Comment 8: Some references appear out of order in the text, and there is inconsistent formatting of the citations. Ensure that the citation numbering aligns with the order of appearance in the text, and check that all references adhere to the journal’s formatting requirements.

Response 8: Thank you for bringing this to our attention, and we apologize for the oversight. We have updated the citation format, but due to time constraints and the need for careful accuracy, we were unable to properly reorder the citations at this review phase.

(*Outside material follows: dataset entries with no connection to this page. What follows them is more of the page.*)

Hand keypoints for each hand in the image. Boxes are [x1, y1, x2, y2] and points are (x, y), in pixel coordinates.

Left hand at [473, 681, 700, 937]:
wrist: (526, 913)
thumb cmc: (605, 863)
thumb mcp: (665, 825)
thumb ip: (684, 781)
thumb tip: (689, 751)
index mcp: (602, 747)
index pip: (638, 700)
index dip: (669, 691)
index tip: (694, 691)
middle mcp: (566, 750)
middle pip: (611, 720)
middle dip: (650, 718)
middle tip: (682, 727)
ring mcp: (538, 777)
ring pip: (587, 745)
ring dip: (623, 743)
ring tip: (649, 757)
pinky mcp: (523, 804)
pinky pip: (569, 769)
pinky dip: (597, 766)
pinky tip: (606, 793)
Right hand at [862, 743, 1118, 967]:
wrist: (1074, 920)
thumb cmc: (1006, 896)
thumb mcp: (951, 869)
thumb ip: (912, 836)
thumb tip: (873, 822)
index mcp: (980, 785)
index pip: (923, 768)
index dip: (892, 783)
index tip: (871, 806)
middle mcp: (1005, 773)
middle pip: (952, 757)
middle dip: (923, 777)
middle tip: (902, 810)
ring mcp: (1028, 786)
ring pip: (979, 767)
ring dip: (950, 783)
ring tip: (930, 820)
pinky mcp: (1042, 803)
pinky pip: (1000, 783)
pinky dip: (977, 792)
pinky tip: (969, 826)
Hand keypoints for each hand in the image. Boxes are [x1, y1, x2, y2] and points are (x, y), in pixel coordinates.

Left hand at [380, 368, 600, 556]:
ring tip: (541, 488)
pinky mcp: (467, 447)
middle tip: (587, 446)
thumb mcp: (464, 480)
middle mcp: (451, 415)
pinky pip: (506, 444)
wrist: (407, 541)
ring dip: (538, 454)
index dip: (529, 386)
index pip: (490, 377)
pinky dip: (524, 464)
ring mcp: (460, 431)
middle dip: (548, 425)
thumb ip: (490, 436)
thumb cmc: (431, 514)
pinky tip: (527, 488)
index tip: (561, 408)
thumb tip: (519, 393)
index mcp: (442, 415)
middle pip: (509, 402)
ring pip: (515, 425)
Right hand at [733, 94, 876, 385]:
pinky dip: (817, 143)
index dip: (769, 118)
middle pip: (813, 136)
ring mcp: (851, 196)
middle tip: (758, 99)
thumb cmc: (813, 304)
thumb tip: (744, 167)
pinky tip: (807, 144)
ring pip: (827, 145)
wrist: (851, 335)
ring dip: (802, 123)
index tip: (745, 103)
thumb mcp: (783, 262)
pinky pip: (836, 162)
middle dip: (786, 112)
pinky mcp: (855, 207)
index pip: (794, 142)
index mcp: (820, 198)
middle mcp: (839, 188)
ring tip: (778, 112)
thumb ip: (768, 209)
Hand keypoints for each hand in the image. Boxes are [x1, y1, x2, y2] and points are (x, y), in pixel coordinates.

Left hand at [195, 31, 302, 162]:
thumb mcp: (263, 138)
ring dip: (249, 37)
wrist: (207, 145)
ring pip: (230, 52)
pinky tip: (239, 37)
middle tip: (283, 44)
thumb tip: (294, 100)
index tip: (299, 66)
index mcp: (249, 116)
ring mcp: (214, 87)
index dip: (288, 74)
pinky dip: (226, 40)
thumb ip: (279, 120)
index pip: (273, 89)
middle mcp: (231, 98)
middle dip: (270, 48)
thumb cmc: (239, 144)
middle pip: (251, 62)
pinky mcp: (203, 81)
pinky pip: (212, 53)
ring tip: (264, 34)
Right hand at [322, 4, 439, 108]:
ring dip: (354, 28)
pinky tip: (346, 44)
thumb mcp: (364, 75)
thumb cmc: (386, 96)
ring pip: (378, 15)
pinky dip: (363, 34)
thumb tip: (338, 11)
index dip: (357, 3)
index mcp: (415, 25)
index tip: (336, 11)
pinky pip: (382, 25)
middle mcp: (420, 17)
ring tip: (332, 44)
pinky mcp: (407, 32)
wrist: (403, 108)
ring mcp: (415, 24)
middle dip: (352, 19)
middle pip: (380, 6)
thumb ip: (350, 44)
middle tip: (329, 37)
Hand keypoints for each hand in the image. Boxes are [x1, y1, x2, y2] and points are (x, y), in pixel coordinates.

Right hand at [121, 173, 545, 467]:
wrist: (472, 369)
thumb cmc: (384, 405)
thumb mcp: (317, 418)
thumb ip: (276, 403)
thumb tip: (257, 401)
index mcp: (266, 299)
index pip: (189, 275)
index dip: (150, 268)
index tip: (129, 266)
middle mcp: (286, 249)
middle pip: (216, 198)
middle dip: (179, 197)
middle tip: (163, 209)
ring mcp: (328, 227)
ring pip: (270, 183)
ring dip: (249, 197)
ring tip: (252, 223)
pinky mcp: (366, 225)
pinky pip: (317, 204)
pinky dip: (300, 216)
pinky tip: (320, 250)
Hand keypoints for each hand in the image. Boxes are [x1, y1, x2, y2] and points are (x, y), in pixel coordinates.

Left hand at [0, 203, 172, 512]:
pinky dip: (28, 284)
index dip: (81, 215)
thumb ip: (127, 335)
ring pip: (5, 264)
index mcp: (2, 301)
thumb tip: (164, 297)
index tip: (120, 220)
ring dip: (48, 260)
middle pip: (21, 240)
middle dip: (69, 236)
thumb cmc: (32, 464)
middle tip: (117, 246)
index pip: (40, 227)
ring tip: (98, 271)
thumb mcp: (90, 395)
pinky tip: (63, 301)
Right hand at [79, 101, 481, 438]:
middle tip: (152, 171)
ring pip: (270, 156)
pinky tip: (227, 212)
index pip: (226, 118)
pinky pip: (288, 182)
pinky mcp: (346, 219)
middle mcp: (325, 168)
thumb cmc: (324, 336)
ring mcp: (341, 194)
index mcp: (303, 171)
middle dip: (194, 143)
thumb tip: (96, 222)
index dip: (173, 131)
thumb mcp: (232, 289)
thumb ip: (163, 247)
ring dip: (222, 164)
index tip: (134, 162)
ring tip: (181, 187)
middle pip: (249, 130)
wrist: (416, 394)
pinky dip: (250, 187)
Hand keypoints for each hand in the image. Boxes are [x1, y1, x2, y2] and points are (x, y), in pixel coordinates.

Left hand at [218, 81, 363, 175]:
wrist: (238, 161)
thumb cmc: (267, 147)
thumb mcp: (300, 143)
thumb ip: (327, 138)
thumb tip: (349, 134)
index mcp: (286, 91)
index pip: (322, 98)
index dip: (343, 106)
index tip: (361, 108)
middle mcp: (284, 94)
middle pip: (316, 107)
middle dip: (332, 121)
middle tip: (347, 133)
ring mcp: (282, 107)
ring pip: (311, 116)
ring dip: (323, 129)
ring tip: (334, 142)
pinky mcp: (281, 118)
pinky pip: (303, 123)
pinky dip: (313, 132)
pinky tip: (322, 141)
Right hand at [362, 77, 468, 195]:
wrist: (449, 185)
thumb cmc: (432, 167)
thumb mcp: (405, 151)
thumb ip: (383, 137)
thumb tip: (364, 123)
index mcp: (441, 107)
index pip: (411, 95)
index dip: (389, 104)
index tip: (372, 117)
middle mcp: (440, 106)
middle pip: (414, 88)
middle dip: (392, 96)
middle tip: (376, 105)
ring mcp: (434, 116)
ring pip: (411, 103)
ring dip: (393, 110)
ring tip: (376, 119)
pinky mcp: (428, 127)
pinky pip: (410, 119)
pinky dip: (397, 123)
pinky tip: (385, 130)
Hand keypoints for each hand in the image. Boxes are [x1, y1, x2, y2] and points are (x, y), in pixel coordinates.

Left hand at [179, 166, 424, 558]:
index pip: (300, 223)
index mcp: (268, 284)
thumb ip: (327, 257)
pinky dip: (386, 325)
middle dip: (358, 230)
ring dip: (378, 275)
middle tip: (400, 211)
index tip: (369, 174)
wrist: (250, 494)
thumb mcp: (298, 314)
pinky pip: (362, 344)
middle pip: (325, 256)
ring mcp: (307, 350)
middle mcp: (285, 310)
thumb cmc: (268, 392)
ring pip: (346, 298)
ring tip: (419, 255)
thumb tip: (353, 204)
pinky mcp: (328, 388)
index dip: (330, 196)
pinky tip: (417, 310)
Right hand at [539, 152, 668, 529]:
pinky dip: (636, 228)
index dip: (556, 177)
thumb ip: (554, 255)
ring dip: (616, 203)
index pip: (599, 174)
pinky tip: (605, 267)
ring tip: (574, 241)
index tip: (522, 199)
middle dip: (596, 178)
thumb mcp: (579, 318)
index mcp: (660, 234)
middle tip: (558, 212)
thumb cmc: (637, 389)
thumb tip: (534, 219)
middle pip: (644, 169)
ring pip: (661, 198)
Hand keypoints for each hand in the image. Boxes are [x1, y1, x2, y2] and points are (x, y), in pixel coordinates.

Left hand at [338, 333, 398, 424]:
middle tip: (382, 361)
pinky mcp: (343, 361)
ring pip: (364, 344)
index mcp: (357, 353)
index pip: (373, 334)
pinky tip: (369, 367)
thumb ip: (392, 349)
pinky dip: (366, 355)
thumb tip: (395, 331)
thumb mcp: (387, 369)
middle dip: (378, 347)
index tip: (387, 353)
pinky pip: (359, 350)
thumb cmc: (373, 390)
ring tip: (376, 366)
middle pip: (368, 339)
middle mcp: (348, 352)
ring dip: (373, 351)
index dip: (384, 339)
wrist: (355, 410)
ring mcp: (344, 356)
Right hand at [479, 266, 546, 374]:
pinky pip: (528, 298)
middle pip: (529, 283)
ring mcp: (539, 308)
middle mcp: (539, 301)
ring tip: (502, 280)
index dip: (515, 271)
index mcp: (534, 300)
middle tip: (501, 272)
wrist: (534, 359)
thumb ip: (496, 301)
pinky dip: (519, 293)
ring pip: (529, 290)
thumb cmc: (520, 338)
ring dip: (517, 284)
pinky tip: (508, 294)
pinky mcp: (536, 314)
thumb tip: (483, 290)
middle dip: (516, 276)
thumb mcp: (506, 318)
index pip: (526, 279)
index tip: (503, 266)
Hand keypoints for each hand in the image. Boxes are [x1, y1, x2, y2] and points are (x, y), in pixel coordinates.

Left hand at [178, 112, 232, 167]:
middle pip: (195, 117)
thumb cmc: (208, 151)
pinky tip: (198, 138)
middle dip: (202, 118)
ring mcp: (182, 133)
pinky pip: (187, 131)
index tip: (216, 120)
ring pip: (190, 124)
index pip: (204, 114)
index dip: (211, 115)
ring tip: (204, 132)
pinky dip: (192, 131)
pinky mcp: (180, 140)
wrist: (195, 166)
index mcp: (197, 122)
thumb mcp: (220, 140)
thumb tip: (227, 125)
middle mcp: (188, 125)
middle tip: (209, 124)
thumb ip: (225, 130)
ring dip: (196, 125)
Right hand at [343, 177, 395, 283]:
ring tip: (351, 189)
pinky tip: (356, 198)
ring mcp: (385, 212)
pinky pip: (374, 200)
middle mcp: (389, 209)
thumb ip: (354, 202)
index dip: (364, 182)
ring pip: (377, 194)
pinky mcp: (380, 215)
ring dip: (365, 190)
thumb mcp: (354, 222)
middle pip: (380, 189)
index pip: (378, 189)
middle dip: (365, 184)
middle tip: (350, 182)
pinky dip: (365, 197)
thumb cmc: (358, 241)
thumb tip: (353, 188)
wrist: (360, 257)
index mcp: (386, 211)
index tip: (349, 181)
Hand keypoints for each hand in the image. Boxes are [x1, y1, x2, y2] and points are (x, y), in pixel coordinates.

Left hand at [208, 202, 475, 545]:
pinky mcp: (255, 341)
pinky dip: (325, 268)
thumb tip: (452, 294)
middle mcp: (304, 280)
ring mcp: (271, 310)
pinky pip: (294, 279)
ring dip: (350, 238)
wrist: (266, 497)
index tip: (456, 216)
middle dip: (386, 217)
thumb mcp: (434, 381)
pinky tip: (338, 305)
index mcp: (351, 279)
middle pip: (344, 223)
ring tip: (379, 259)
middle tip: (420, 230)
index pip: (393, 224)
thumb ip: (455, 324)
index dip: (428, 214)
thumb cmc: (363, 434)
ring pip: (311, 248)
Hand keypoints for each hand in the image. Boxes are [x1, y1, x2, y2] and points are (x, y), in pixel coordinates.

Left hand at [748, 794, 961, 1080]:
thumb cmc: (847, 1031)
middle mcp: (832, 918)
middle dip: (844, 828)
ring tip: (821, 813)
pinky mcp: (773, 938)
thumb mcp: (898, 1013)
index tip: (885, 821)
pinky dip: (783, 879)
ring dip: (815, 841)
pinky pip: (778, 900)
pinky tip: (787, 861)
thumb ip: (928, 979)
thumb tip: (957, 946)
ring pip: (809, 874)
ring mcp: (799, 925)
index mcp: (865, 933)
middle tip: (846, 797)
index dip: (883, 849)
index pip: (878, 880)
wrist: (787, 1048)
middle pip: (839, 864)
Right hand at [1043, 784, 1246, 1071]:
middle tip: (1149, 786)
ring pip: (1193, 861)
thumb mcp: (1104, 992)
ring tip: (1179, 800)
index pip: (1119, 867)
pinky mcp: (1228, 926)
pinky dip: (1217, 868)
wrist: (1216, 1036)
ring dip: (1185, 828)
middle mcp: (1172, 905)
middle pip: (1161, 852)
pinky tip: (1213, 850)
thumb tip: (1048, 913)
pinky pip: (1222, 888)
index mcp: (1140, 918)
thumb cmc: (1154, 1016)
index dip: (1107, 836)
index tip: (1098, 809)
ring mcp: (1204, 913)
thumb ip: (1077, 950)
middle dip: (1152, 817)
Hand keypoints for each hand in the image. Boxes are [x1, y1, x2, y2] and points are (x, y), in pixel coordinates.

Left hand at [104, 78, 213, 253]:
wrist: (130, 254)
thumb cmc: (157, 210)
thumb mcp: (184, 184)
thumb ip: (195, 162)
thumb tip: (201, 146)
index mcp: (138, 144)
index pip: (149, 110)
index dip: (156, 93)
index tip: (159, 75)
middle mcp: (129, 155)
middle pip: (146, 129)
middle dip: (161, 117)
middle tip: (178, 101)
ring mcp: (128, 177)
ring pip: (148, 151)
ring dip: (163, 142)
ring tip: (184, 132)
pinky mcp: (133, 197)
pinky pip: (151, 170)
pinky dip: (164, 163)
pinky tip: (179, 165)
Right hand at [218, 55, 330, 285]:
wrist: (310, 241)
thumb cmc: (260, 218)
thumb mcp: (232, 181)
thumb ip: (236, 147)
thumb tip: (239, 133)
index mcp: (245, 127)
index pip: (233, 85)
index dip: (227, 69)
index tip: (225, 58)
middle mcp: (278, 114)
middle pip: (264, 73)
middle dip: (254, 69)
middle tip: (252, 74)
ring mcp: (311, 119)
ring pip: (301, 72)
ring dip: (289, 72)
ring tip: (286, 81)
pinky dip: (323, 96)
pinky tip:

Comment 9: The discussion on the relevance of gene-gene interactions is promising, but the review could delve further into how these findings compare with previous genetic research on schizophrenia. Additionally, more emphasis on future research directions and potential pitfalls in current genetic studies would enhance the paper’s depth.
Response 9: Thank you for your feedback. We have included a brief discussion comparing our findings with previous research and highlighted some promising general research directions. For more specific future research recommendations focused on genetic combinations of interest, please refer to Comment no. 5. See page 23, lines 785-805:
“Earlier studies, including various meta-analyses, have often focused on single-gene associations with schizophrenia, leading to inconsistent and sometimes contradictory results. There is evidence to suggest that his inconsistency may be explained by epistatic interactions, suggesting that future research concerning genetic vulnerability to schizophrenia may be better approached from an interaction-focused standpoint. Furthermore, expanding the scope of genetic studies to include other neurotransmitter-related genes could provide a broader understanding of how multiple neurobiological pathways contribute to the disorder. Additionally, gene-gene interactions could be explored not only in relation to schizophrenia susceptibility but also in terms of treatment responses and side effects, which could help identify gene complexes that predict therapeutic outcomes or adverse reactions, allowing for more personalized approaches to treatment and prevention. 
While current GWAS studies have insignificant results concerning dopamine-related genes, we believe the dopamine theory of schizophrenia should not yet be put to rest. Future large-scale studies may benefit from investigating dopaminergic interactions, while taking into account sex, neuropsychiatric comorbidities, and PANSS subscores in addition to the presence of a schizophrenia diagnosis. Seeking to uncover unique associations between genetic and phenotypic profiles, rather than a simplistic risk analysis could be a more suitable approach to neuropsychiatric-related GWAS studies in general, as has been observed in the case of bipolar disorder in a GWAS association analysis [146].”

Round 2

Reviewer 2 Report

Comments and Suggestions for Authors

My concerns have been well addressed.